Virtually all students (and many dictionaries, including Webster 1913 apparently) have a definition of disability that does not differ in essence from their definition for inability. But the prefix really does matter here. In Latin, "dis" originally meant to take apart, or to take away (see dictionary.com as an easy source on this, though not the best). People who have disabilities do not simply lack abilities to do things; those abilities are actively taken away (some might even say stolen) from them... by society.

Disability studies makes a distinction between disability and impairment. It gets explained on Day 1 like this:

A person who has impaired mobility cannot walk effectively. However, we have wheelchair technology, so this inability can be removed.

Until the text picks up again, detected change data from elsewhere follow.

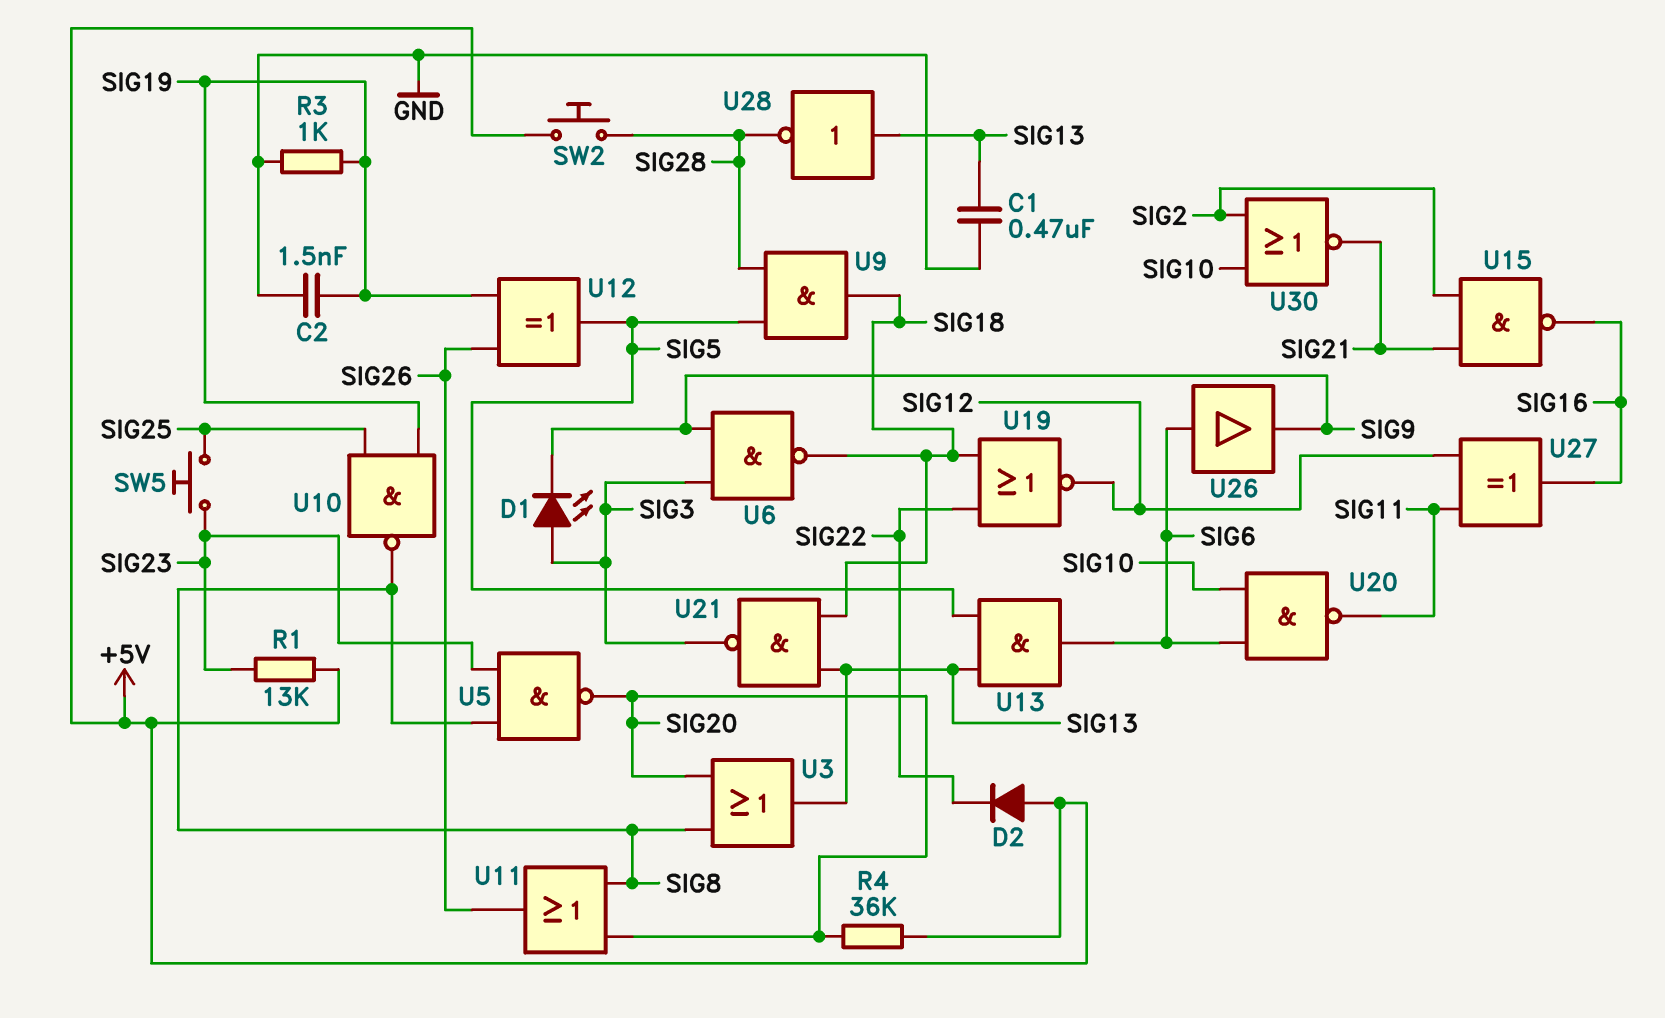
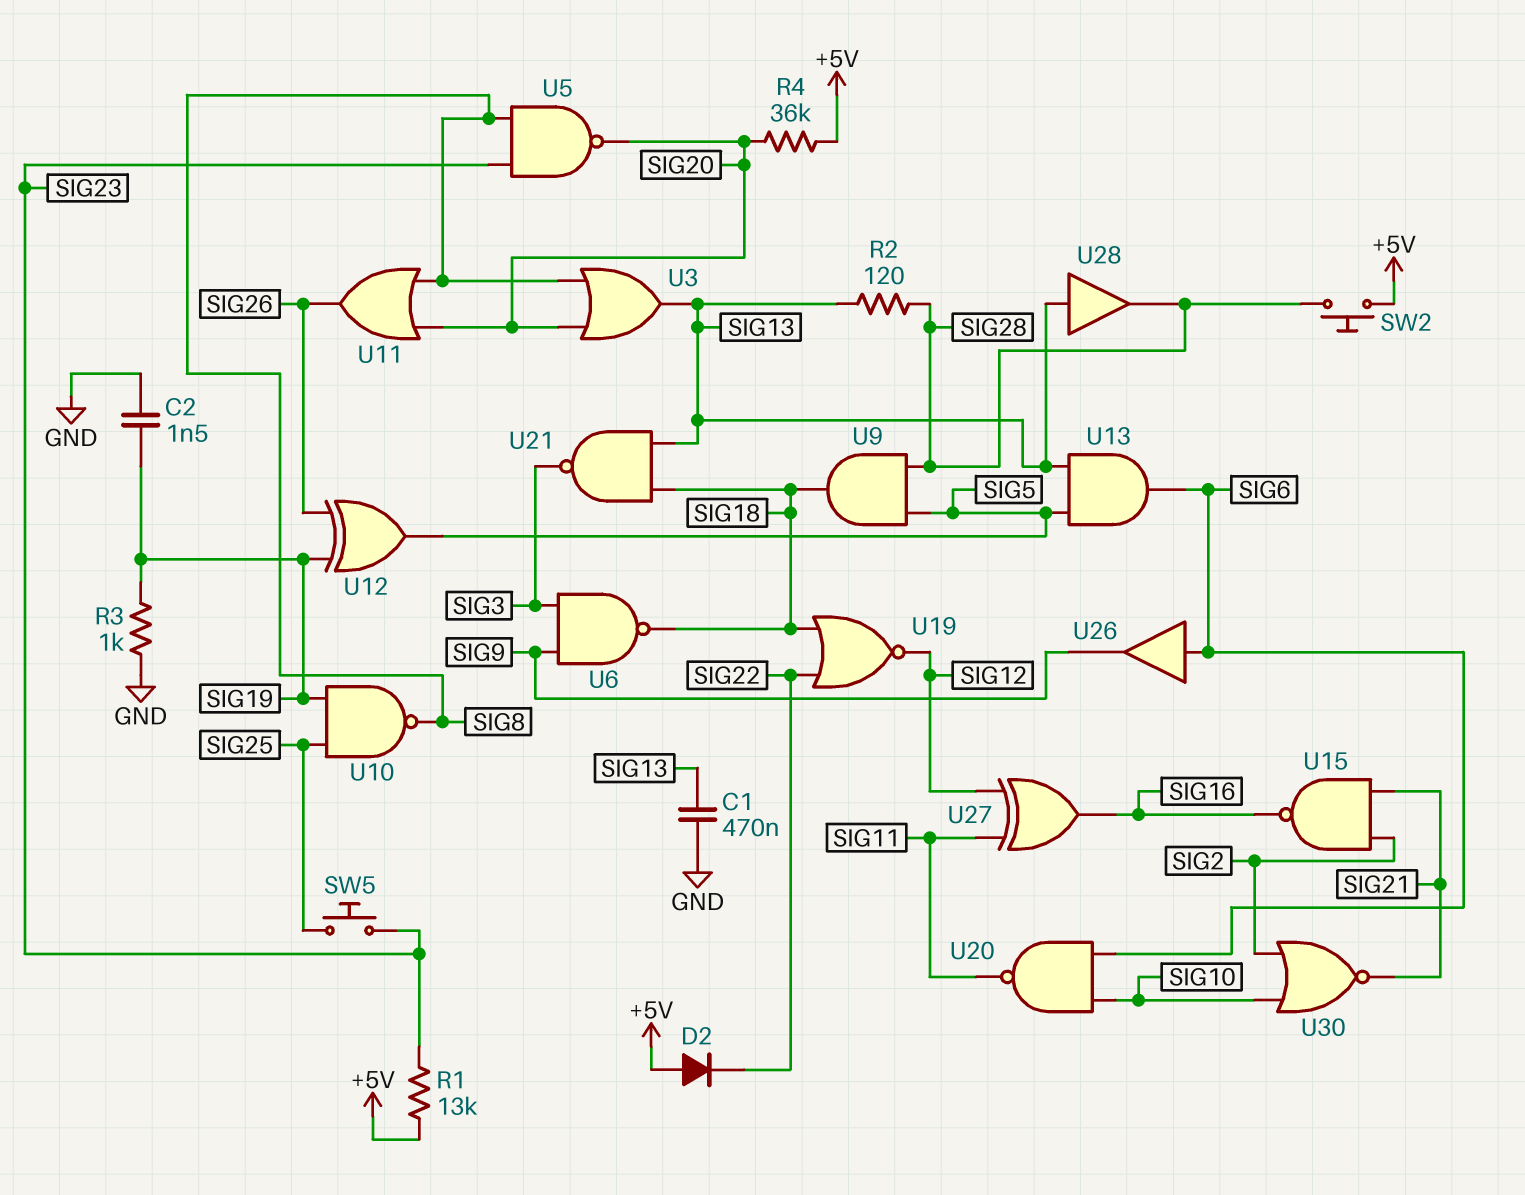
D1: LED (A SIG3, K SIG9) -> none
R2: none -> 120 (SIG13, SIG28)
U28: NOT (in SIG13, out SIG28) -> buffer (in SIG13, out SIG28)

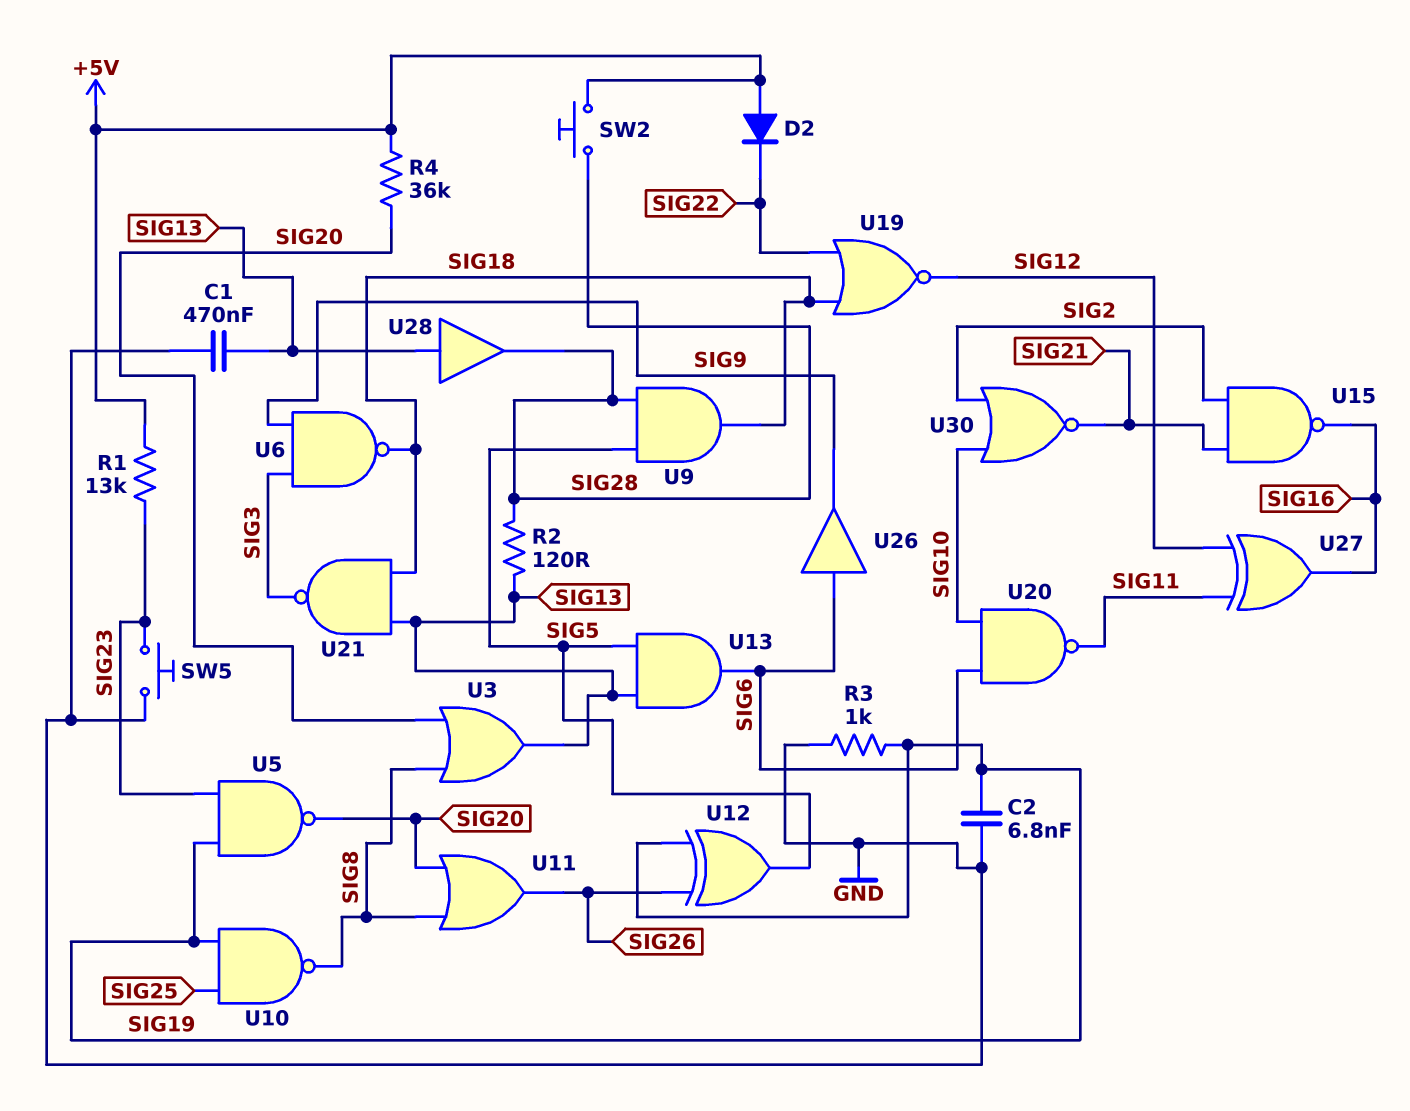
C2: 1.5nF (GND, SIG19) -> 6.8nF (GND, SIG19)
SW5: button (SIG23, SIG25) -> button (GND, SIG23)
U5: NAND (in SIG8, in SIG23, out SIG20) -> NAND (in SIG19, in SIG23, out SIG20)

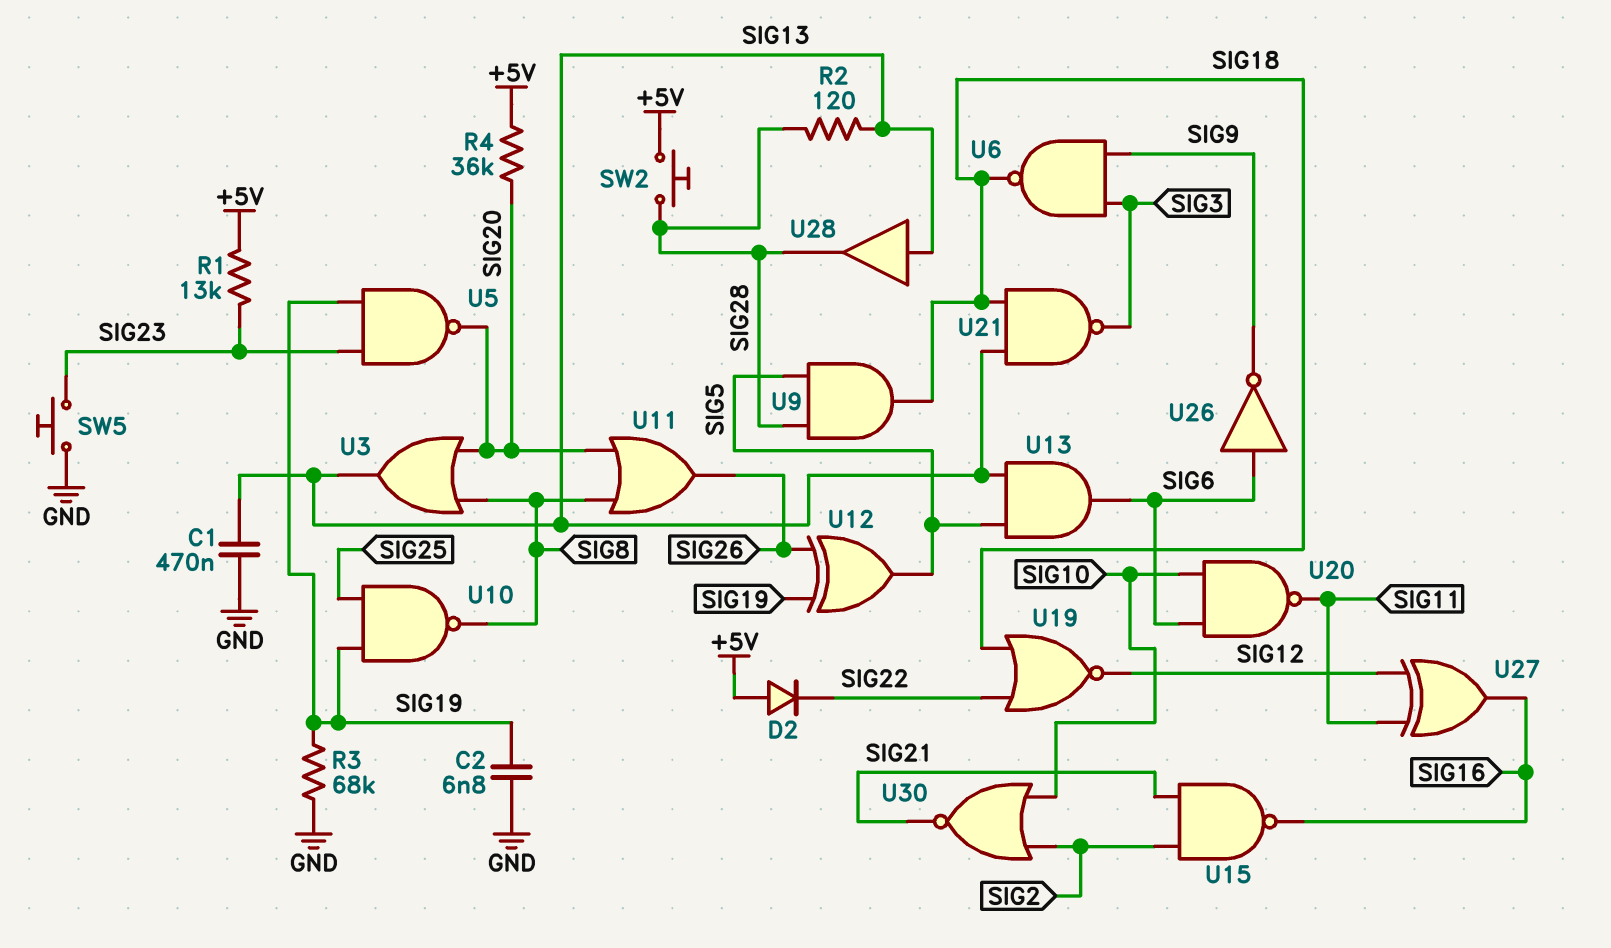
R3: 1k (GND, SIG19) -> 68k (GND, SIG19)
U26: buffer (in SIG6, out SIG9) -> NOT (in SIG6, out SIG9)

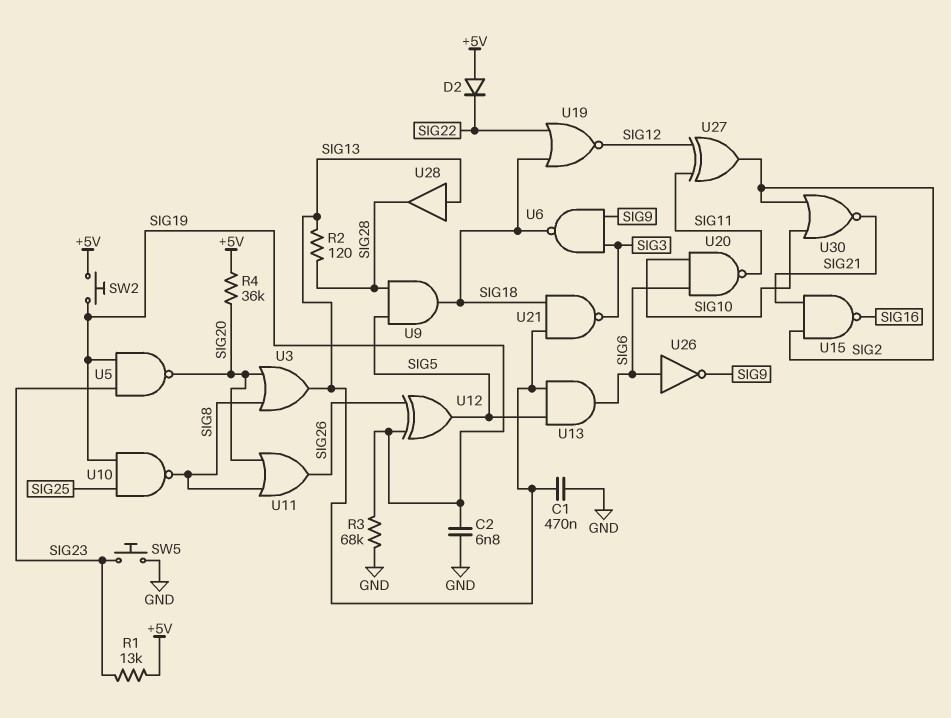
SW2: button (+5V, SIG28) -> button (+5V, SIG19)
U27: XOR (in SIG11, in SIG12, out SIG16) -> XOR (in SIG11, in SIG12, out SIG2)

So a person with a wheelchair is not really disabled... until society starts building stairs.

This concept, that the interaction between a person's capabilities and society's expectations from them produces disability, is the social model that gained traction in the 1970s as a result of the disability rights movement. If this were the dominant model in the US, no student would need to have it explained on Day 1. The dominant model, also known as the medical model for disability, places disability solely in the domain of the individual. According to the medical model, there is something fundamentally wrong or broken about the person's body that needs to be fixed so that they can meet society's expectations. Society does not need to change under this model.

(If this strikes you as unfair, it may be even more difficult for you to inspect the earlier, spiritual model for disability, in which the person's soul needs to be fixed. Some people continue to adhere to this model despite the advance of the medical model, as someone who walks with a white cane may discover when a random stranger approaches them and instructs them to "pray for God to take away your sin, and He will give you sight!")

Progressing through disability studies will result in your professor complicating this model. For example, within the field of disability rights there is a conflict between a population sometimes referred to as "the healthy disabled", whose disabilities are relatively easy to accommodate (especially via architecture), and "the unhealthy disabled", who have chronic illness. How exactly does capitalism accommodate someone with an episodic disability that requires lengthy periods of bed rest or isolation, but who can easily participate in the workplace during periods of remission? If you can't think of a reasonable answer to this question, you're not alone. It leaves even the most vibrant of activists scratching their heads.